A trained language model generates text by iterating a fixed loop:
-
Sample → append → repeat. Run the model on the current sequence to get
p(\cdot \mid x_{\le t}), pick a token
x_{t+1} from it, append it, and feed the longer sequence back
in — until \langle \text{eos} \rangle or a length cap.
-
Inherently sequential. Token x_{t+1} requires
token x_t as input, so the output cannot be parallelised — one
forward pass per generated token, in strict order. (Contrast training, which scores all
positions at once.)
-
Prefill vs decode. The known prompt is processed in a single parallel
prefill pass; each subsequent token needs its own serial
decode pass. Generating m tokens costs
1 prefill +\,m decode forward passes.
Training a model is a throughput problem: you have a mountain of text and want to
push as many tokens through the GPUs per second as possible, and parallelism over positions
and examples keeps the hardware saturated. Generation is the opposite — a latency
problem. Each decode step is one forward pass that must finish before the next can begin, so
the user waits out a chain of
m \times (\text{time for one forward pass})
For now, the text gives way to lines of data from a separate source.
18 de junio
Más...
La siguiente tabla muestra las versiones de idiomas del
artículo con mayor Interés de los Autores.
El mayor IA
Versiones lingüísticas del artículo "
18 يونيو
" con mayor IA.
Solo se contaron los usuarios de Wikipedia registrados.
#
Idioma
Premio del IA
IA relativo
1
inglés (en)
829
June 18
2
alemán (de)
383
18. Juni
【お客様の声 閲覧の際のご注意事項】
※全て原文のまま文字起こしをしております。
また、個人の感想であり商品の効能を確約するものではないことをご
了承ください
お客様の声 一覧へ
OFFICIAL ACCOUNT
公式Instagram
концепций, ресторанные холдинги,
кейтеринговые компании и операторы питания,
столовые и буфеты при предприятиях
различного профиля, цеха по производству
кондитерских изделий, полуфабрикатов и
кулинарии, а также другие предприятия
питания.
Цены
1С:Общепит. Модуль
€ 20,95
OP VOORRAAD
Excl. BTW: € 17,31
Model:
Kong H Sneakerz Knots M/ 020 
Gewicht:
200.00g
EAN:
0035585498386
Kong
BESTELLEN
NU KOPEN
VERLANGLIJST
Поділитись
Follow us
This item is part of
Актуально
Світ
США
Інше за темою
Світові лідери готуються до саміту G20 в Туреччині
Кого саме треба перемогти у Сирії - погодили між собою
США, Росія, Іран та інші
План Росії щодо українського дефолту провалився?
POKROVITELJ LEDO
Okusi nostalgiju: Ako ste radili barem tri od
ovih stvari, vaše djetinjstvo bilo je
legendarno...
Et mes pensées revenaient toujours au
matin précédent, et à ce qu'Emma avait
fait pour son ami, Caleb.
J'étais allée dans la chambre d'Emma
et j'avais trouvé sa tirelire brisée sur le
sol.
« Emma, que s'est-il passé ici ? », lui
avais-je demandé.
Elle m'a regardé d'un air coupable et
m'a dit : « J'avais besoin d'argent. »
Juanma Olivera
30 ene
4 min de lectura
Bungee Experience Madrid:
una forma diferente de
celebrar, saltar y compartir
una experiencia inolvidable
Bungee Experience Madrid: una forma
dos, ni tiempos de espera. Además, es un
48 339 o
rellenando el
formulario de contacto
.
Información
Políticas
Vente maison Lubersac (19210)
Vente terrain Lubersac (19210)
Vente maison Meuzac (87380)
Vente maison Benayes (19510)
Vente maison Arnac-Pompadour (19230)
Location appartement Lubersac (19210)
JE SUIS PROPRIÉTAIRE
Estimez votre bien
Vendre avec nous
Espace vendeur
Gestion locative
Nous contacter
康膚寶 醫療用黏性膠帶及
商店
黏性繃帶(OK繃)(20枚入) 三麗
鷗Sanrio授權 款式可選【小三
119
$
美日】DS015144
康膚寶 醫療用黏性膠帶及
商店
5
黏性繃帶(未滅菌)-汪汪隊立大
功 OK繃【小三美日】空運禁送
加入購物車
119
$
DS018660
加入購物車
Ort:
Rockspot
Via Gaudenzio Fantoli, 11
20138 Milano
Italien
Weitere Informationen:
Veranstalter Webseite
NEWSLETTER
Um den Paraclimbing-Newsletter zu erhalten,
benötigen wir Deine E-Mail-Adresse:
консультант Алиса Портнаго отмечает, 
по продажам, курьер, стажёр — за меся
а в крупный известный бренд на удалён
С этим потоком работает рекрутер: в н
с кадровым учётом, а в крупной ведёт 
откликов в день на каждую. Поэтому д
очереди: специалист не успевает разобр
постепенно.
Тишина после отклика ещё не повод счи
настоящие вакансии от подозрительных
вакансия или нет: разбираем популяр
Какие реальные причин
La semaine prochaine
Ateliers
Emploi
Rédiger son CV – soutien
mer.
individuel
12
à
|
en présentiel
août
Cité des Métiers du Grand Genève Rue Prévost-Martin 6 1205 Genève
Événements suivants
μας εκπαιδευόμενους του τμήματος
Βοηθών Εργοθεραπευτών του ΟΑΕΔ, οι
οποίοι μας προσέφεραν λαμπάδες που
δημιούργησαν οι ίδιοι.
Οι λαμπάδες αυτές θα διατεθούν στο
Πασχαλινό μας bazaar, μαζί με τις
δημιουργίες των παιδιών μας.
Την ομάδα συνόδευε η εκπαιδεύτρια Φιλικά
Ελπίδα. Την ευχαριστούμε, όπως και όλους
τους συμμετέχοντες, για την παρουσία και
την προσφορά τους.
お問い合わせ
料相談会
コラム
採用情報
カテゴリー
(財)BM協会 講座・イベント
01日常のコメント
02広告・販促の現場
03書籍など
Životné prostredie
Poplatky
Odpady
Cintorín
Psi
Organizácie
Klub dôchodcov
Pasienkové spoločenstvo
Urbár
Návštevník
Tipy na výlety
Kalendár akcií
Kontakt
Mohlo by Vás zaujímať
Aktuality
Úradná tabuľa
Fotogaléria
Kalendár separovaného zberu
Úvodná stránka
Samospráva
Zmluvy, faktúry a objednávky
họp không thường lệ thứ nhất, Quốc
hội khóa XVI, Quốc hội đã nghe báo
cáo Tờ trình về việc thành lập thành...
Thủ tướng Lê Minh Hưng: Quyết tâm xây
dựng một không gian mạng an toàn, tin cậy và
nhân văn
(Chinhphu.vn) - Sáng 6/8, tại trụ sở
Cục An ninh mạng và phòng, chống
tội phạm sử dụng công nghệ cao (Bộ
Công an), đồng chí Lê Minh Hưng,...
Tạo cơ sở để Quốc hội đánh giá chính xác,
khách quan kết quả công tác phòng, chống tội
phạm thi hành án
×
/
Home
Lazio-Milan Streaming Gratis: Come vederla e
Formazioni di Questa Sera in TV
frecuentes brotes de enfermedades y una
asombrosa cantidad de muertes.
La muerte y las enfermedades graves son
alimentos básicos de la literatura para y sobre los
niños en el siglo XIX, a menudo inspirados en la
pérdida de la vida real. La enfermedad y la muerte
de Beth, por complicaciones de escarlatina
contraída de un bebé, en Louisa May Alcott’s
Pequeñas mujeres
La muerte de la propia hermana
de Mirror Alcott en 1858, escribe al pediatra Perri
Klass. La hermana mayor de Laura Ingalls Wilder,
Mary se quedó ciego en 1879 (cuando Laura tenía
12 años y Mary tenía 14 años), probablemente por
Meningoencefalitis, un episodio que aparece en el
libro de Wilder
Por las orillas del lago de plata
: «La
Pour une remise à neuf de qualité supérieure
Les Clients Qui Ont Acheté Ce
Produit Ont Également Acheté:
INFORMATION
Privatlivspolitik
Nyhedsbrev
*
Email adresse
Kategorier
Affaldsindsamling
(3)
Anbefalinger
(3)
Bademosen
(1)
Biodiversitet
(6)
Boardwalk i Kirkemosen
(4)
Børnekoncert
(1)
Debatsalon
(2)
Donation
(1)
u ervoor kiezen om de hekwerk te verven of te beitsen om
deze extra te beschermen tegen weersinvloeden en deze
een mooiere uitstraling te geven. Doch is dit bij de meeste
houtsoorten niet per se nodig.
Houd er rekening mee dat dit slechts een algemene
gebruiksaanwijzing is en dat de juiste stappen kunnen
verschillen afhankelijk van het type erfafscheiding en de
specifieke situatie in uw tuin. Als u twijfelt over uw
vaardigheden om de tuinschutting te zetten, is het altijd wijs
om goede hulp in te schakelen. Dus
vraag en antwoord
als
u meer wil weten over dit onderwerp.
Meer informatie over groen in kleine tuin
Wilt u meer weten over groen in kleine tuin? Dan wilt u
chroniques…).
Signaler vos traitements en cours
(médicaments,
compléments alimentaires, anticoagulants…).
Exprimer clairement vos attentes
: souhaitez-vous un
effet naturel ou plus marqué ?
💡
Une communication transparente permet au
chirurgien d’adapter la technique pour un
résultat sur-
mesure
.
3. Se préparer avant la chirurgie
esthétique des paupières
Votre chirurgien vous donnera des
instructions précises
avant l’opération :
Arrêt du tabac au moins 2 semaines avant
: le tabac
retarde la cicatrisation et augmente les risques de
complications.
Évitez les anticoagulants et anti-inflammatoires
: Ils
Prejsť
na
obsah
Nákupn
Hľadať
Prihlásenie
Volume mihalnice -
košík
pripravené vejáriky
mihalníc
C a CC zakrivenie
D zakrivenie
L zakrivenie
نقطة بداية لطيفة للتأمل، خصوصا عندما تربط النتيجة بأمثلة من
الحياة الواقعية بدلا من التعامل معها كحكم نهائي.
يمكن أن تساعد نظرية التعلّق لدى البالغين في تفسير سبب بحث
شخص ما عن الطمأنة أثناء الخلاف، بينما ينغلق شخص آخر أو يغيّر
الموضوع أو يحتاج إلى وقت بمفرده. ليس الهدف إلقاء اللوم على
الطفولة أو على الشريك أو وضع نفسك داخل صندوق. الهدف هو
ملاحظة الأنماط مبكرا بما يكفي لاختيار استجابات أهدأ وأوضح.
to read an m-token reply. Worse, a single decode pass moves the
entire weight matrix of the model from memory just to produce one token, so the GPU
spends most of its time waiting on memory rather than doing arithmetic — generation is
memory-bandwidth bound, not compute-bound. This is why so much inference
engineering — batching many users together, the
KV cache,
speculative decoding — is aimed squarely at making each of those serial steps cheaper. The
arithmetic is cheap; the waiting is everything.